The Perl Toolchain Summit needs more sponsors. If your company depends on Perl, please support this very important event.

NAME

    HPCI::Group

SYNOPSIS

Role for building a cluster-specific driver for a group of stages. This should only be used internally to the HPCI module - code that uses this driver will not load this module (or the driver module) explicitly.

It describes the user interface for a generic group, hiding (as much as possible) the specifics of the actual cluster that is being used. The driver module that consumes this role will arrange to translate the generic interface into the particular interface conventions of the specific cluster that it accesses.

An (internally defined) cluster-specific group object is defined with:

    package HPCD::$cluster::Group;
    use Moose;

    ### required method definitions

    with 'HPCI::Group' => { StageClass => 'HPCD::$cluster::Stage' },
        # any other roles required ...
        ;

    ### cluster-specific method definition if any ...

DESCRIPTION

This role provides the generic interface for a group object which can configure and run a collection of stages (jobs) on machines in a cluster. It is written to be independent of the specifics of any particular cluster interface. The cluster-specific module that consumes this role is not accessed directly by the user program - they are provided with a group driver object of the appropriate cluster-specific type using the "class method" HPCI->group (with an appropriate cluster argument) to request an appropriate to build it.

ATTRIBUTES

name (optional)

The name of this group of stages. Defaults to 'default_group_name'. Not actually required for a group.

cluster

The type of cluster that will be used to execute the group of stages. This value is passed on internally by the HPCI->stage method when it creates a new stage, or by the group->subgroup method when it creates a new subgroup. Since it also uses that value to select the type of group object that is created, it is somewhat redundant.

base_dir (optional)

The directory that will contain all generated output (unless that output is specifically directed to some other location). The default is the current directory.

storage_classes (optional) (Not currently used, needs work)

HPCI has two conceptual storage types that it expects to be available.

Long-term storage is storage that is reliably preserved over time. The data in long-term storage is accessible to all nodes on the cluster, but possibly only accessible through special commands.

Working storage is storage that is directly-accessible to a node through normal file system access methods.
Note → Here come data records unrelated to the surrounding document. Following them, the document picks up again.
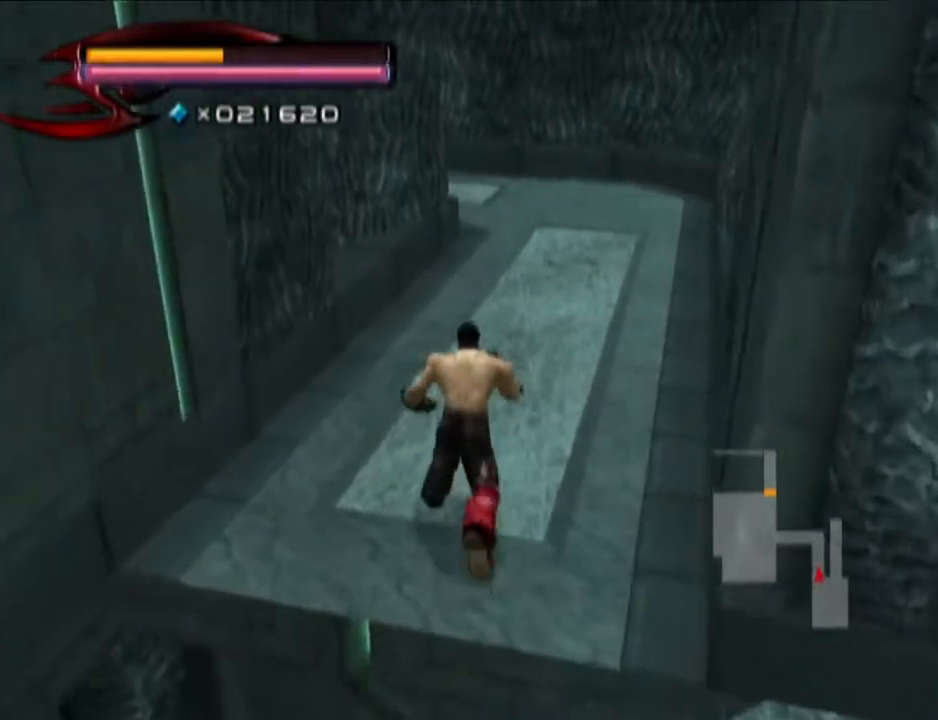
{"buttons": [], "left_stick": "up", "right_stick": "center", "events": []}
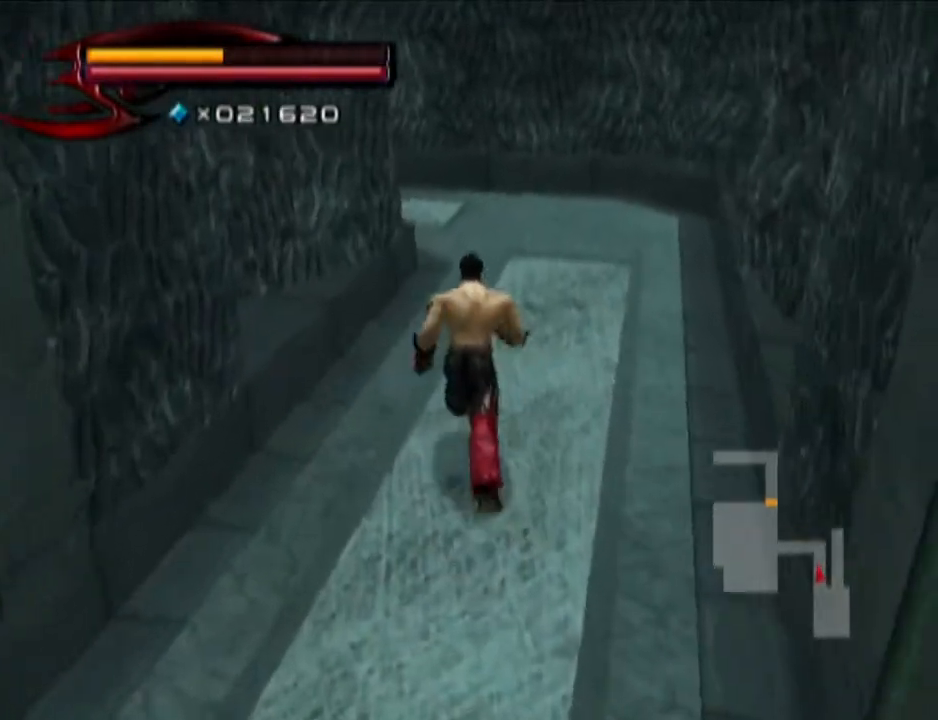
{"buttons": [], "left_stick": "up", "right_stick": "center"}
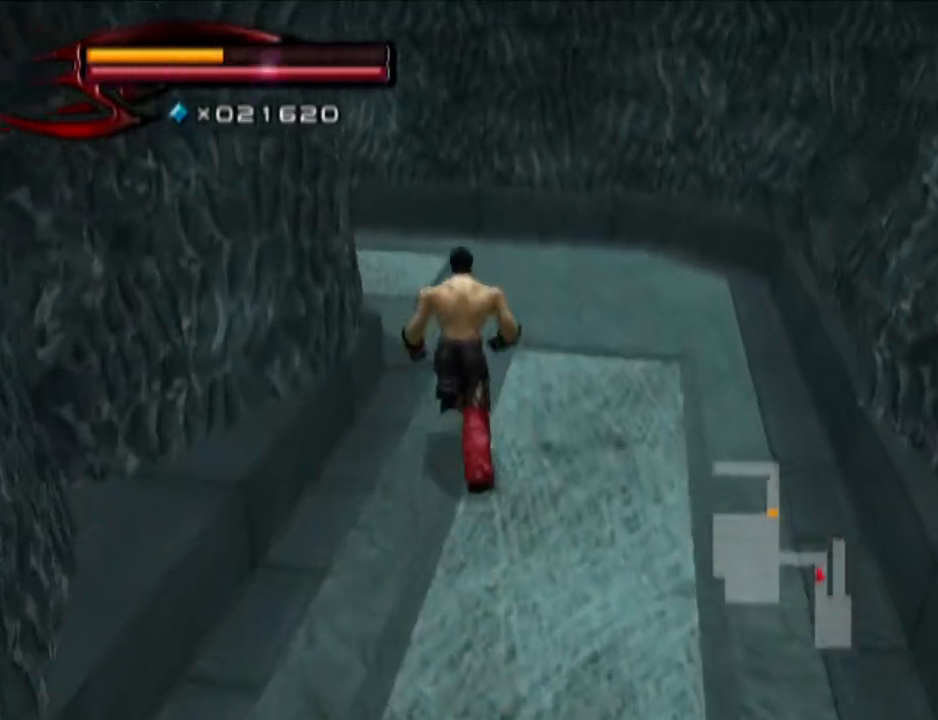
{"buttons": [], "left_stick": "up", "right_stick": "center", "events": [[67, "right_stick", "right"], [451, "right_stick", "center"]]}
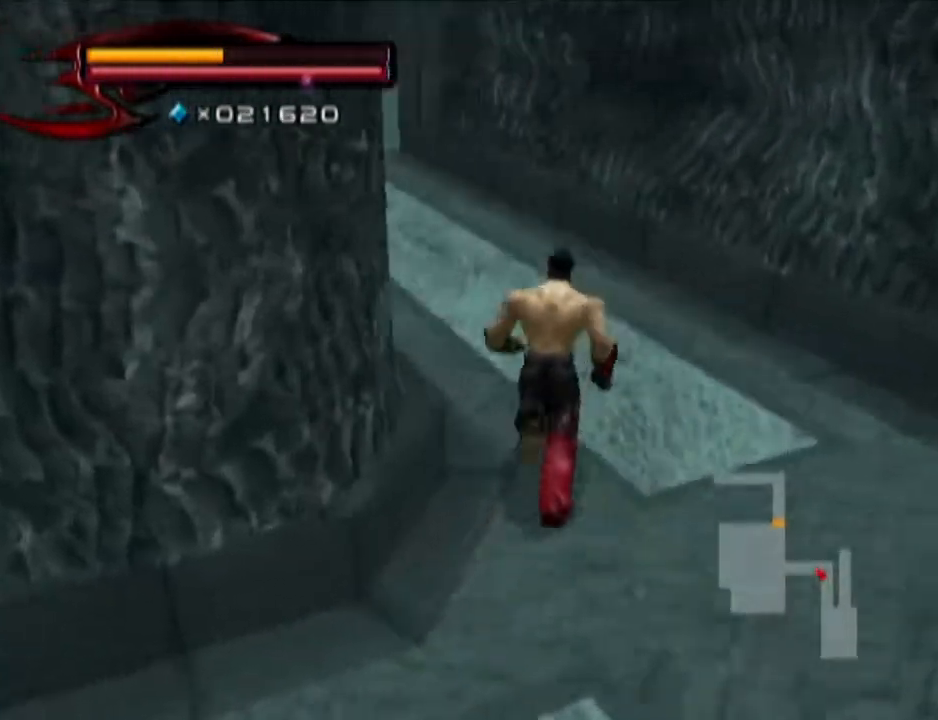
{"buttons": [], "left_stick": "up", "right_stick": "center", "events": [[250, "right_stick", "up-right"], [317, "right_stick", "center"]]}
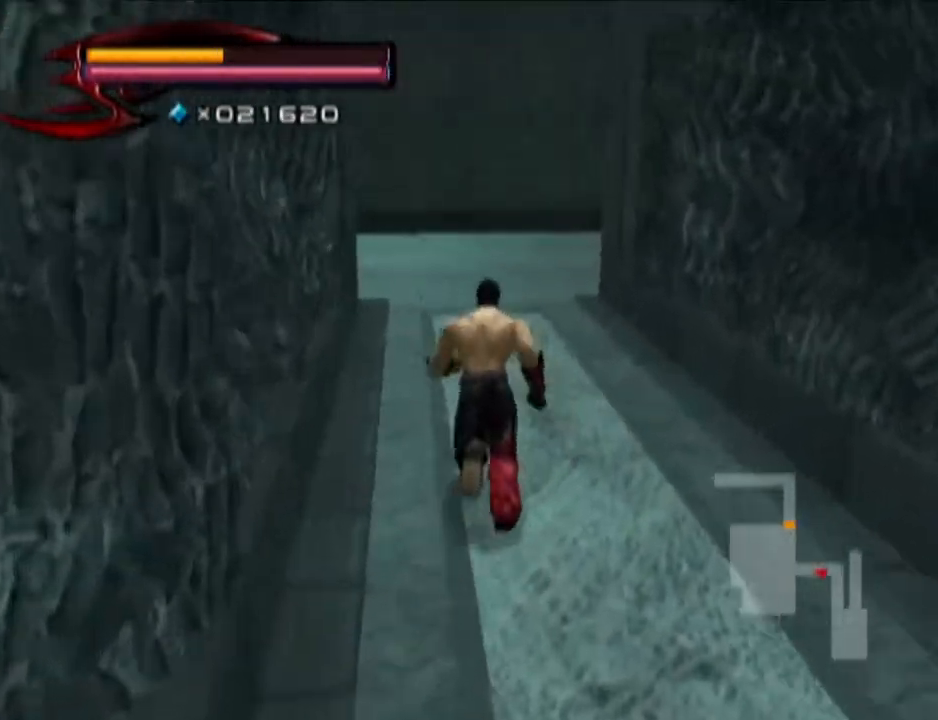
{"buttons": [], "left_stick": "up", "right_stick": "center", "events": []}
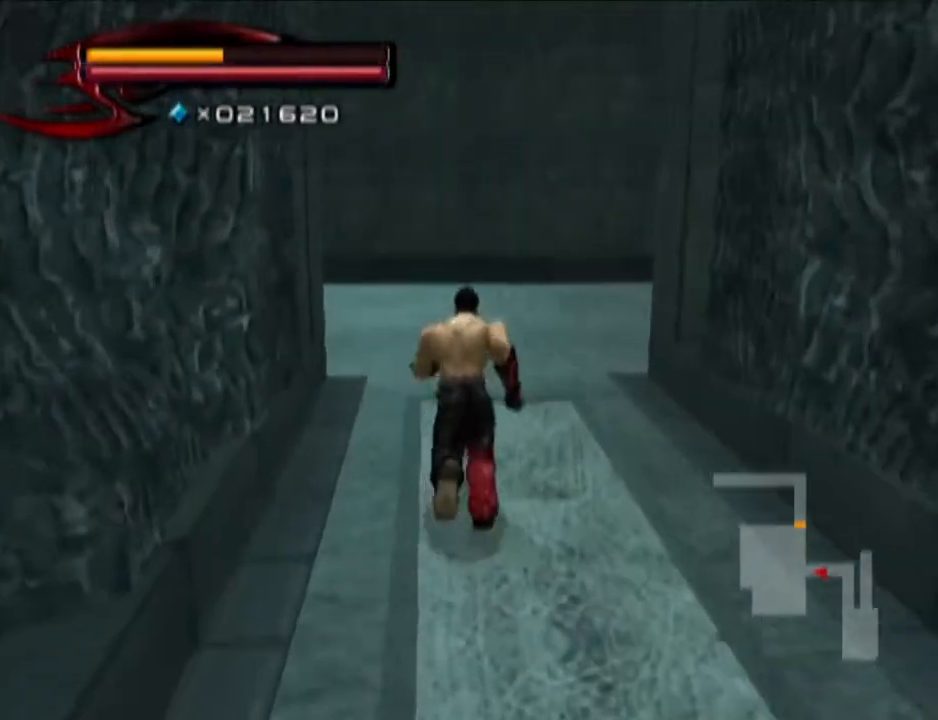
{"buttons": [], "left_stick": "up", "right_stick": "center", "events": []}
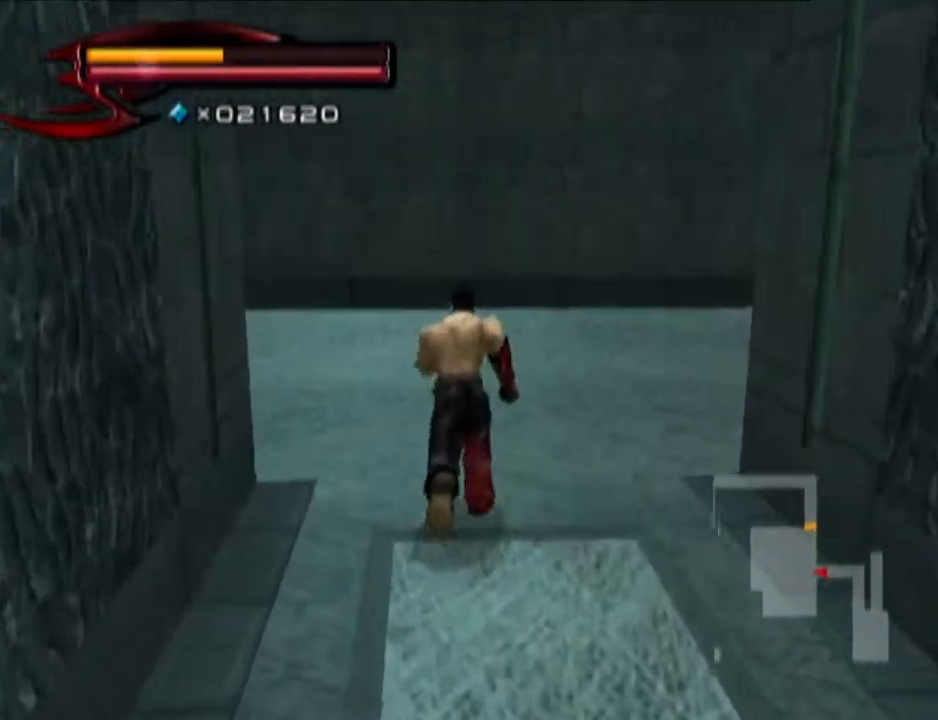
{"buttons": [], "left_stick": "left", "right_stick": "right", "events": [[17, "right_stick", "left"], [201, "right_stick", "center"], [384, "left_stick", "left"], [384, "right_stick", "right"]]}
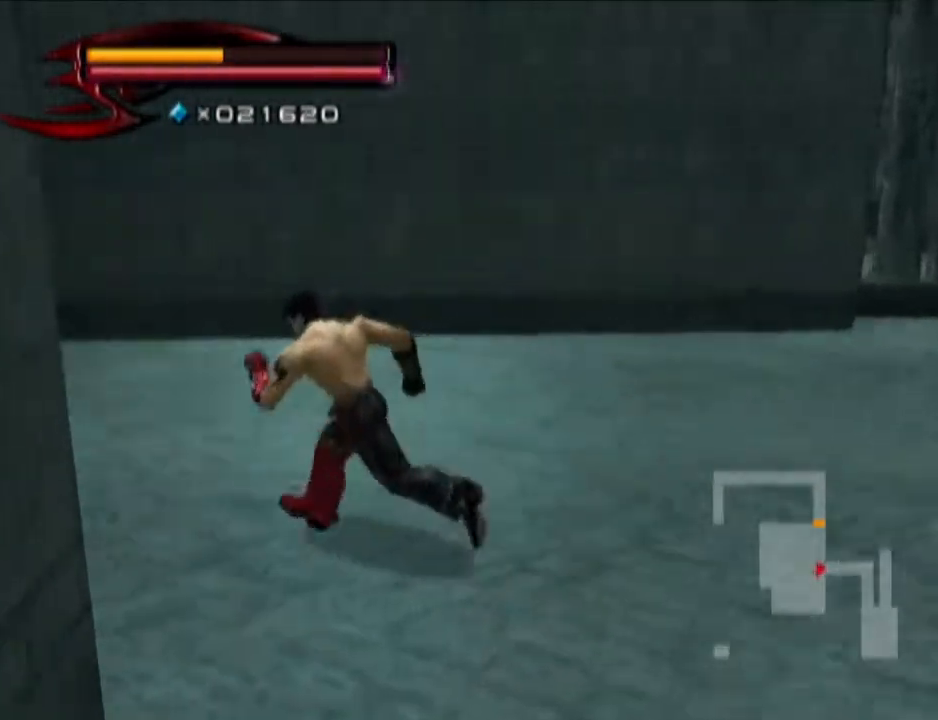
{"buttons": ["CIRCLE"], "left_stick": "up-left", "right_stick": "center", "events": [[133, "right_stick", "center"], [200, "CIRCLE", "down"], [317, "left_stick", "up-left"]]}
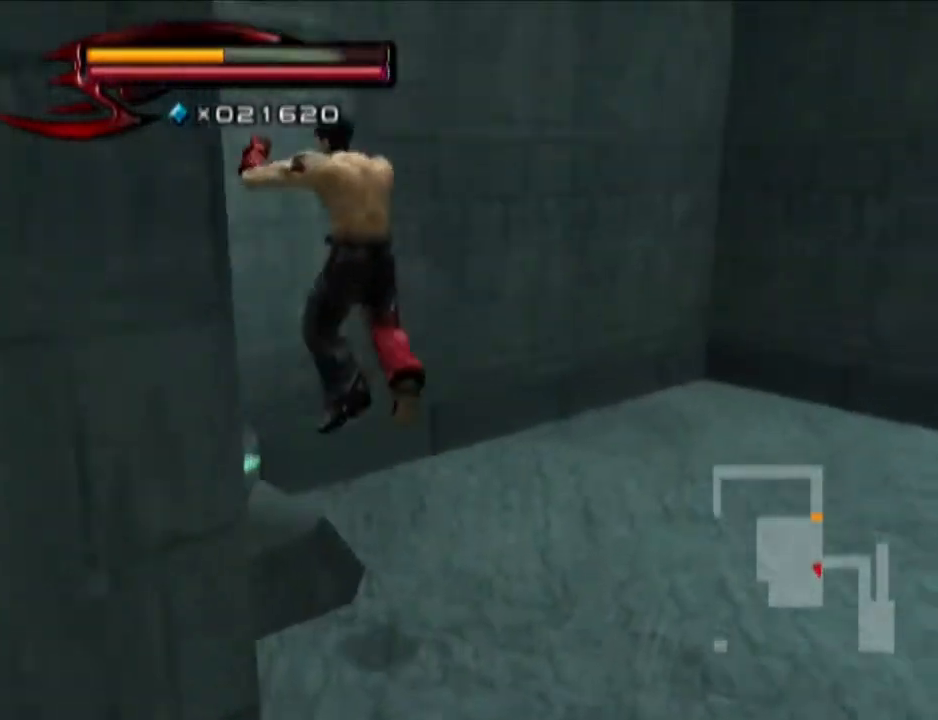
{"buttons": [], "left_stick": "up", "right_stick": "center", "events": [[34, "CIRCLE", "up"], [134, "CIRCLE", "down"], [451, "CIRCLE", "up"], [451, "left_stick", "up"]]}
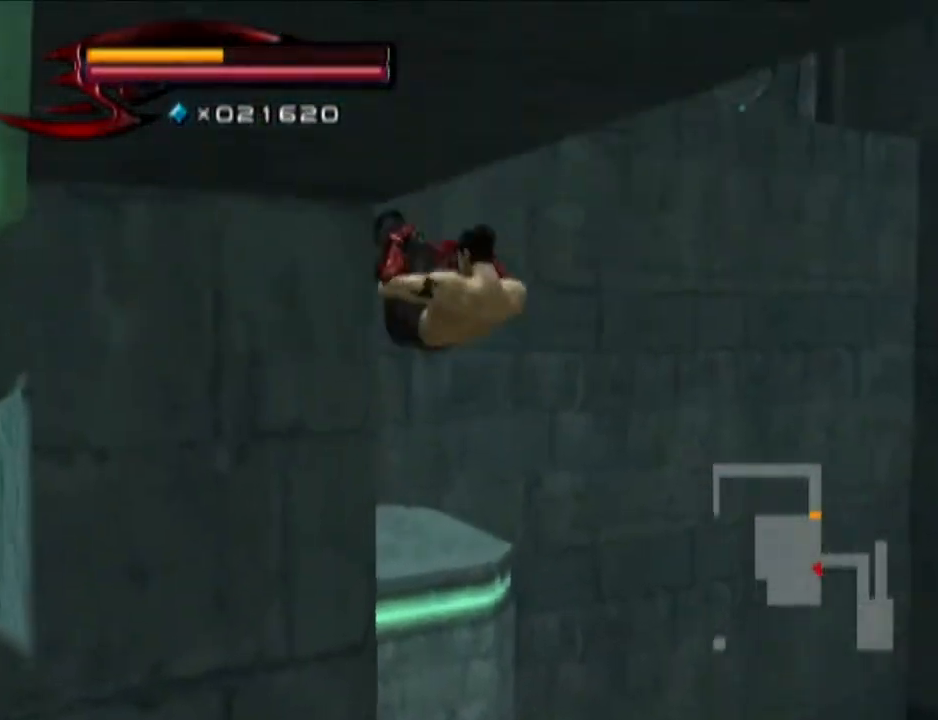
{"buttons": ["CIRCLE"], "left_stick": "right", "right_stick": "center", "events": [[351, "CIRCLE", "down"], [351, "left_stick", "up-right"], [467, "left_stick", "right"]]}
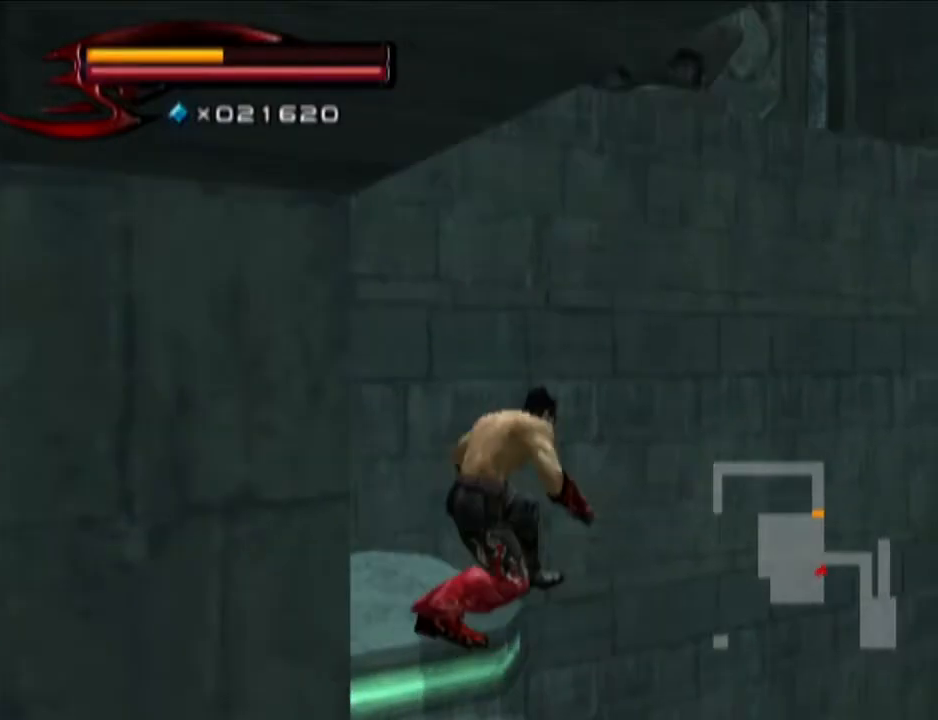
{"buttons": ["CIRCLE"], "left_stick": "up-left", "right_stick": "center", "events": [[100, "left_stick", "up-right"], [283, "CIRCLE", "up"], [350, "left_stick", "up"], [417, "CIRCLE", "down"], [467, "left_stick", "up-left"]]}
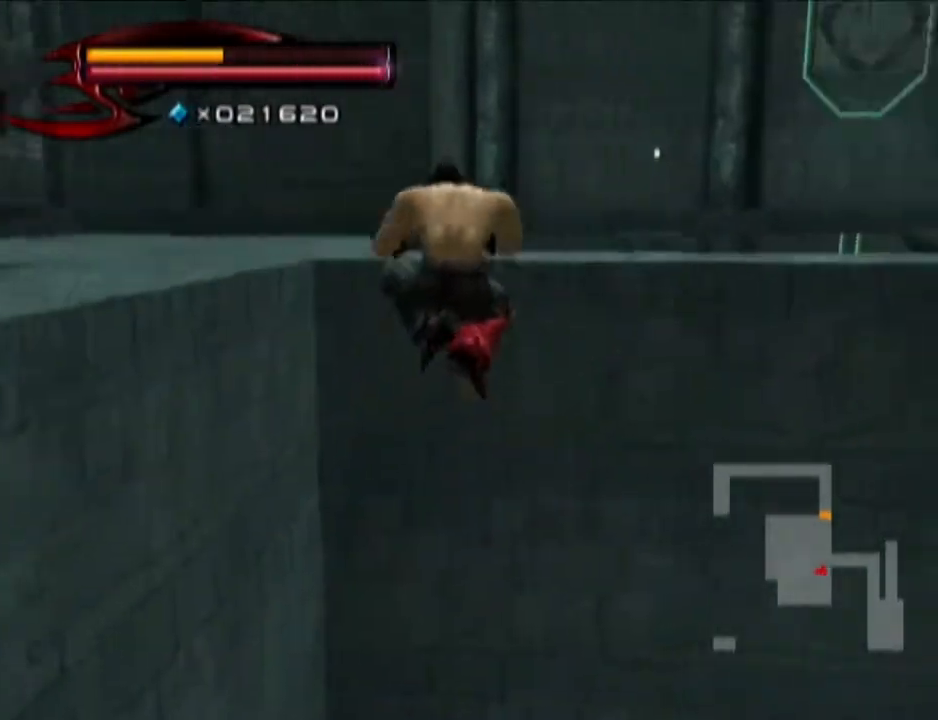
{"buttons": [], "left_stick": "up", "right_stick": "center", "events": [[351, "CIRCLE", "up"], [417, "left_stick", "up"]]}
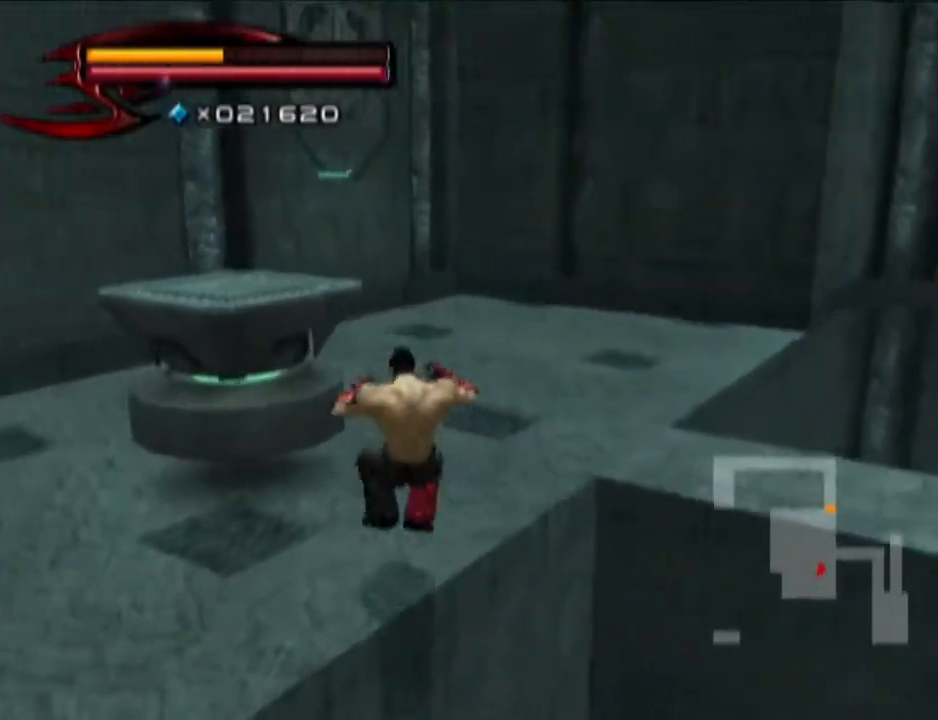
{"buttons": [], "left_stick": "up", "right_stick": "left", "events": [[167, "right_stick", "left"]]}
It can be a private disk that is not accessible to other nodes, or it can be a shared file system that is available to other nodes.

It is fairly common, and most convenient, if the working storage also qualifies as long-term storage. That is the default expectation if HPCI is not told otherwise.

However, some types of cluster can have their nodes rebuilt at intervals, losing the data on their local disks. Some types of cluster have a shared file system that is not strongly persistent, but which can be rebuilt at intervals. Some types of cluster have shared file systems that have size limitations that mean that some or all of the data sets for stage processes cannot be stored there.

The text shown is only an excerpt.